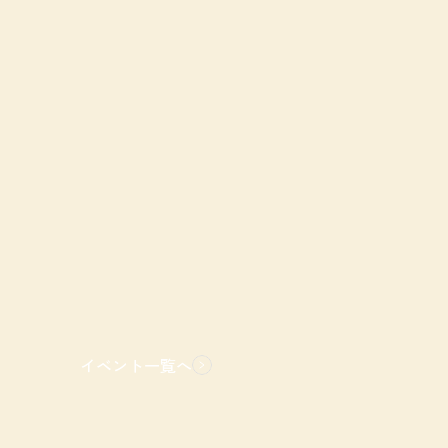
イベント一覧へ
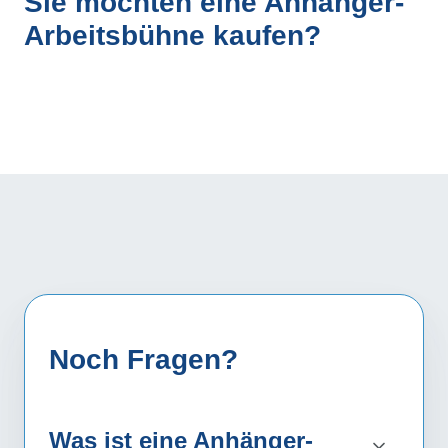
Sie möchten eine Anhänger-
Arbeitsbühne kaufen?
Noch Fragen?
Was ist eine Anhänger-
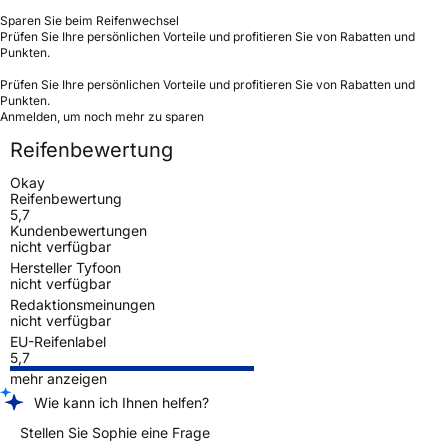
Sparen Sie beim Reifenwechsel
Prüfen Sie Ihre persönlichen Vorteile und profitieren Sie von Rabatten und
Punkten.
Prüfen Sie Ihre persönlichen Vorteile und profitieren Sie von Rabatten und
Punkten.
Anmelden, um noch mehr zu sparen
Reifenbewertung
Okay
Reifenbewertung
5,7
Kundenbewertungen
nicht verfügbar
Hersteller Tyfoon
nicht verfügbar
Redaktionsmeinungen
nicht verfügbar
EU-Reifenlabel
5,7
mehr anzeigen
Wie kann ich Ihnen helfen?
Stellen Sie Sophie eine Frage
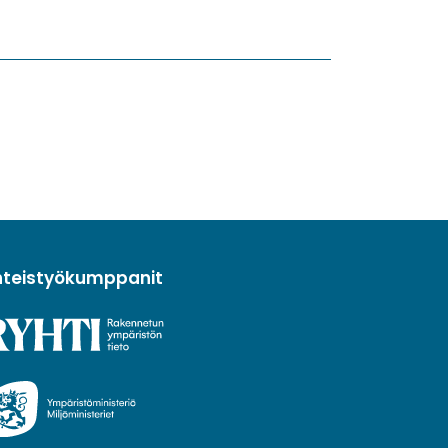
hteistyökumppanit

...

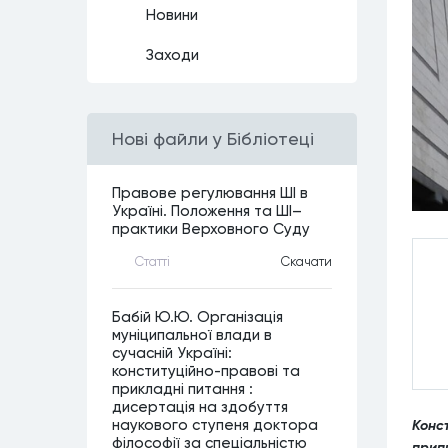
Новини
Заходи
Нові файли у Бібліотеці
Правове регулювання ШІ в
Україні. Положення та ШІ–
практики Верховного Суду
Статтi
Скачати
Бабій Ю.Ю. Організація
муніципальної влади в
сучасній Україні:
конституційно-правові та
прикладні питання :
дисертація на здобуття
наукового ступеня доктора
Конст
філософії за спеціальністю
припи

- Instructions for the task
Retype only the lines above from the one with "Sie möchten eine" through the one with "mehr anzeigen", exactly and with both ends. Images stay out.

- Written answer
Sie möchten eine Anhänger-
Arbeitsbühne kaufen?
Noch Fragen?
Was ist eine Anhänger-
Sparen Sie beim Reifenwechsel
Prüfen Sie Ihre persönlichen Vorteile und profitieren Sie von Rabatten und
Punkten.
Prüfen Sie Ihre persönlichen Vorteile und profitieren Sie von Rabatten und
Punkten.
Anmelden, um noch mehr zu sparen
Reifenbewertung
Okay
Reifenbewertung
5,7
Kundenbewertungen
nicht verfügbar
Hersteller Tyfoon
nicht verfügbar
Redaktionsmeinungen
nicht verfügbar
EU-Reifenlabel
5,7
mehr anzeigen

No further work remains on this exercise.